The Dynamics of Alloying in Bimetallic Nanoparticles
Using x-ray fine structure absorption spectroscopy (XAFS), the Bunker group in the department of Physics observed that gold-core / silver-shell nanoparticles in aqueous solution at ambient temperature alloy at the sub-interface layers between the two metals.[2] The amount of inter-diffusion is highly dependent on the size of the nanoparticle with larger particles alloying on a substantially slower time scale. This alloying occurs with a timescale of approximately three days (7-9 orders of magnitude too fast to be explained by solid-state diffusion). Diffusion of atoms in a liquid droplet would alloy the metals on the order of a few microseconds. In collaboration with the Meisel group of the Notre Dame Radiation Laboratory and the Bunker group, we have helped to explain this phenomenon. We postulated that the fast alloying times are due to vacancies present at the interface layer between the two metals.
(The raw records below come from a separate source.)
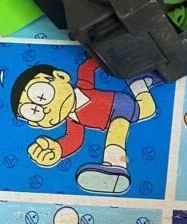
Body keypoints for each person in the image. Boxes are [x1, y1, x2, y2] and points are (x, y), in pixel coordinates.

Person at [11, 58, 160, 194]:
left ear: (61, 77)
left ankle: (115, 165)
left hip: (121, 106)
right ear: (35, 123)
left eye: (42, 95)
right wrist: (58, 150)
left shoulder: (83, 86)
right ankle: (138, 83)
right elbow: (74, 140)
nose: (46, 109)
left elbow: (87, 68)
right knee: (147, 108)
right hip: (116, 115)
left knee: (121, 126)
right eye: (34, 112)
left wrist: (105, 54)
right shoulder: (74, 120)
To gain insight to the alloying mechanism, molecular
dynamics simulations were conducted on spherical nanoparticles composed of Ag and Au atoms interacting under the Embedded Atom Method (EAM) potential.[3] Because of the similar lattice constants between Au and Ag, the nanoparticles were constructed on an perfect FCC lattice using a average lattice constant of 4.085 Å. Gold atoms were placed inside of the core radius (rcore) and silver atoms were placed between the core radius and outer shell radius (rcore < r < rshell). We designated a 2 Å "interface" region centered on rcore where either 5% or 10% of the interfacial atoms were removed at random for the simulations that involved vacancies. For these simulations, rcore = 12.5 Å and rshell = 19.98 Å matching the smallest of the nanoparticles experimentally studied by our collaborators.
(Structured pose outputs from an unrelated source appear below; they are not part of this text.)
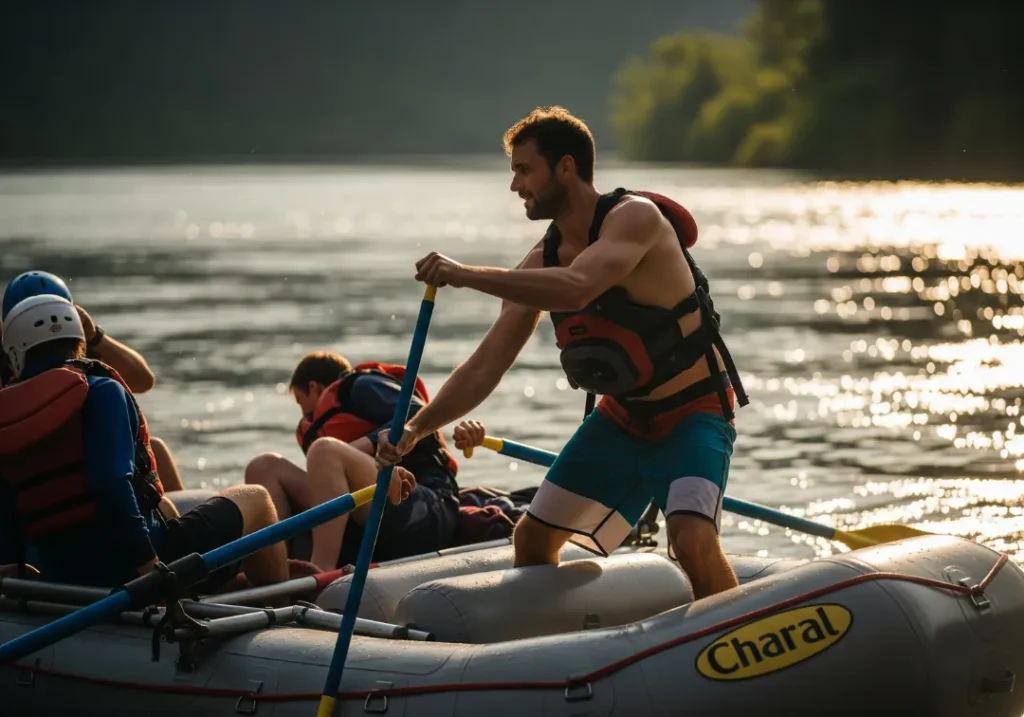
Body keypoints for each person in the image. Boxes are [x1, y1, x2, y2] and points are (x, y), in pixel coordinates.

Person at [376, 106, 750, 600]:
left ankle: (734, 642)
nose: (515, 187)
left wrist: (464, 274)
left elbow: (578, 287)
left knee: (690, 537)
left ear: (567, 167)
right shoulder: (540, 260)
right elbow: (486, 365)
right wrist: (414, 431)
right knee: (531, 539)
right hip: (622, 421)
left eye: (524, 170)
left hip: (693, 413)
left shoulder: (634, 218)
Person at [0, 294, 292, 590]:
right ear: (79, 340)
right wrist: (148, 566)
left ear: (14, 355)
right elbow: (109, 482)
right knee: (256, 497)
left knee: (165, 506)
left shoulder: (6, 415)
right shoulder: (100, 390)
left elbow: (7, 510)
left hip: (58, 573)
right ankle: (280, 608)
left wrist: (20, 574)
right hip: (133, 570)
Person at [244, 351, 457, 571]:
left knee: (324, 450)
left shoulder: (361, 386)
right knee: (263, 466)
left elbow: (419, 415)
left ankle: (320, 569)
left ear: (314, 387)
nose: (304, 413)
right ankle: (276, 566)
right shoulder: (319, 428)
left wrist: (362, 445)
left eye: (301, 401)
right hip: (367, 512)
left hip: (428, 507)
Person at [1, 270, 184, 494]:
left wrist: (95, 336)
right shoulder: (7, 364)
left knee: (156, 449)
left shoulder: (76, 352)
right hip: (46, 468)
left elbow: (144, 380)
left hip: (72, 472)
Before starting the molecular dynamics simulations, a relatively short steepest-descent minimization was performed to relax the lattice in the initial configuration. During the initial 30 ps of each trajectory, velocities were repeatedly sampled from a Maxwell-Boltzmann distribution matching the target temperature for the run. Following this initialization procedure, trajectories were run in the microcanonical (constant-NVE) ensemble with zero initial total angular momentum. In order to compare the structural features obtained from the NVE-ensemble molecular dynamics, additional trajectories were run using a modified Nosé-Hoover thermostat to maintain constant temperature (NVT) and zero total angular momentum. Data collection for all of the simulations started after the 30 ps equilibration period had been completed. We simulated particles with the above-mentioned interfacial vacancy density at 100 K intervals from 500 to 1200 K. Given the masses of the constituent atoms, we were able to use time steps of 5 fs while maintaining excellent energy conservation. Typical simulation times were 100 ns for nanoparticles simulated at 500-600 K and 12-24 ns for particles at 600-1200 K.
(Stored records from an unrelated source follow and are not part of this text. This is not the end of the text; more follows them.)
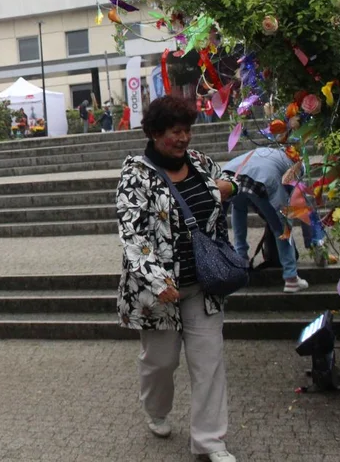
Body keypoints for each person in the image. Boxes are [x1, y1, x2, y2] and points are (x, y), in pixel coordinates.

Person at [116, 95, 238, 462]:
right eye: (174, 132)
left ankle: (210, 441)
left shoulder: (199, 162)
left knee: (209, 364)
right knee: (160, 363)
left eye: (187, 130)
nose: (183, 138)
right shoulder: (135, 174)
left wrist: (227, 187)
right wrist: (157, 281)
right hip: (159, 293)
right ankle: (156, 411)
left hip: (204, 285)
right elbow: (132, 235)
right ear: (154, 134)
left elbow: (229, 178)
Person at [223, 147, 308, 293]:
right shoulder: (296, 167)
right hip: (263, 180)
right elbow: (288, 200)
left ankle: (241, 263)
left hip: (231, 173)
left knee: (239, 208)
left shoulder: (269, 152)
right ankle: (291, 278)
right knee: (281, 227)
From simulation results, we have constructed a radial density profile of the two constituents as a function of distance from the center of the nanoparticle. This density profile was obtained from the last 2 ns of the 24 ns simulations at 800 K. Remarkably, the interfacial vacancies result in a substantial smoothing of the peaks in the density profile, indicating that those nanoparticles are closer to the melting transition. The region near r=12.5 Å in the radial density profile shows the interfacial vacancies result in significantly enhanced radial diffusion of the Ag into the core region. Much of the displacement occurs along the interface (i.e., at constant r) as can be seen from the broadening of the density peaks.